DevLog 6-3

DevLog 6-3: Final Project Research and Planning

Initial Research Links

Potential Topics

Education x AI: Build a productivity tool that reimagines how students interact with AI and take notes at the same time. This tool will be a canvas like Excalidraw where students can use AI-native features to build up their sketches.
Entertainment x AI: Users interact with a web app through audio and video. The app either narrates what it sees or transforms the video in some other way in real-time.
Office x AI: Creating web agents that replicate certain actions users take on the web.
Sports x AI: Reimagining how athletes can train with AI. Either a vision and language model that monitors games and makes key decisions, or monitors trainings and coaches athletes.

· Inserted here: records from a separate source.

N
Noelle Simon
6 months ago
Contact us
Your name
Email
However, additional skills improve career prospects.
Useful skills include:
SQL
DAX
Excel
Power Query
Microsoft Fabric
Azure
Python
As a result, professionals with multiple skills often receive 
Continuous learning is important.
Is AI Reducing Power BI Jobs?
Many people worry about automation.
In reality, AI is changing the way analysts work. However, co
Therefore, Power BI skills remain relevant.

Excalidraw - Open-source collaborative whiteboard with a hand-drawn feel. Inspires the canvas-based AI note-taking idea.
Mixboard - AI-powered concepting board for exploring and refining ideas visually. Shows how AI can augment creative brainstorming in a canvas UI.
Pixellot Coaching - AI-powered sports video analysis platform that auto-tracks players and generates coaching insights. Directly related to the Sports x AI topic.

New Skills and Technologies

GPT, Claude, and Gemini for AI tooling
AWS for hosting microservices and database
Nova-Act for web-based agents
Fal.ai for image and video generation

Summary

I’m exploring AI-powered interactive web experiences using multimodal LLMs (Gemini, Claude, GPT), Fal.ai for media generation, and AWS infrastructure. My focus is building an experimentive project that explores AI and its impact on a separate discipline. The main challenge is integrating multiple modalities (text, vision, audio) into a smooth, low-latency experience.

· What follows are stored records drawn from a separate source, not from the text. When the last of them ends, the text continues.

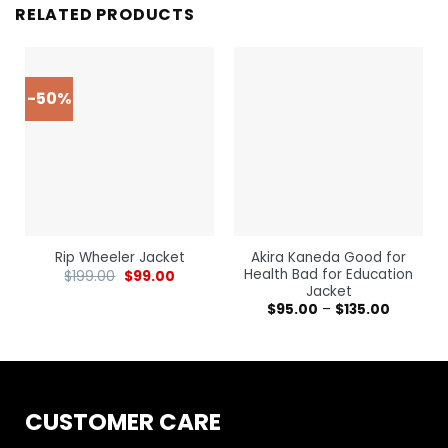
RELATED PRODUCTS
-50%
Akira Kaneda Good for
Rip Wheeler Jacket
Health Bad for Education
$
199.00
$
99.00
Jacket
$
95.00
–
$
135.00
CUSTOMER CARE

Random Ideas from an Idea Generator

A browser extension that watches your screen and generates a live comic strip of your workday.
An AI referee that watches pickup basketball games through a phone camera and calls fouls in real time.
A collaborative whiteboard where every stroke you draw gets auto-completed by AI into a different art style.

Concerns About the Final Project

My primary concern is being able to connect my frontend stack with all the AI tools that I will be calling via the API. I am concerned about multiple modalities such as image, text, or audio and how to get these things to be compatible for a smooth user experience together.